# Question on Meyer 18080 TJ Mount



## catskilltj (Sep 20, 2010)

I am trying to mount the side plates from the Meyer 18080 mounting carton on a 1999 TJ Sahara and have a question as to the orientation of the side plates. Meyer's FIGURE 2 shows two new 1" diameter holes to be drilled 1/2" vertically above the centerline of the bumper pipe and 9" between the center of the holes but, there is no horizontal dimension from the centerline of the bumper pipe to the first hole. In addition there are already existing elongated holes in this area, see attached pics. Does anyone have any pics of the mounting of their sideplates? In addition where is the best place to mount the solenoid for the hoist motor and penetrate the firewall with the wire harness? I am moving a 7' ST with an E47 off a 1976 CJ7, where there is a enough room to put a suitcase under the hood on each side of the engine.

Any suggestions would be greatly appreciated.


----------



## Mems (Dec 19, 2009)

I googled your mount and came up with this, not sure if it can help you any or if you already have it.

Click here for blow up view

I'd pull the mount right up to the side of the frame and see if any of the holes line up. Then mark the areas through the mount with a sharpie where the new ones need to be drilled.

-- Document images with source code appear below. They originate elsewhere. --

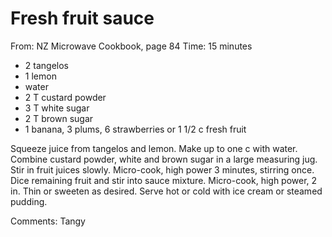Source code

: # Fresh fruit sauce
From: NZ Microwave Cookbook, page 84
Time: 15 minutes

* 2 tangelos
* 1 lemon
* water
* 2 T custard powder
* 3 T white sugar
* 2 T brown sugar
* 1 banana, 3 plums, 6 strawberries or 1 1/2 c fresh fruit

Squeeze juice from tangelos and lemon.  Make up to one c with water.  Combine custard powder, white and brown sugar in a large measuring jug.  Stir in fruit juices slowly.  Micro-cook, high power 3 minutes, stirring once.  Dice remaining fruit and stir into sauce mixture. Micro-cook, high power, 2 in.  Thin or sweeten as desired.  Serve hot or cold with ice cream or steamed pudding.

Comments: Tangy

I put my solenoid on the back firewall behind the battery. Safe and out of the way of everything. I then ran a wire down below this and through the firewall putting the hole in the passenger side of the firewall. Its high enough from the inside where it wont get touched by passengers and low enough to be under the dash a little. Plus, if you have carpeting, that can help cover up that area as it does mine. Dont forge to use a grommet.


----------



## bschurr (Nov 8, 2011)

^ good advise there.

My solenoid is attached to the top of the inner fender at the end of the airbox - it is best to mount it close to the battery. As for a spot in the firewall for controls to the cabin, check out the driver's side under the master cylender - there is a nice big hole that can accommodtae your controls.
Good luck & be sure to post up a pic when you are all set!


----------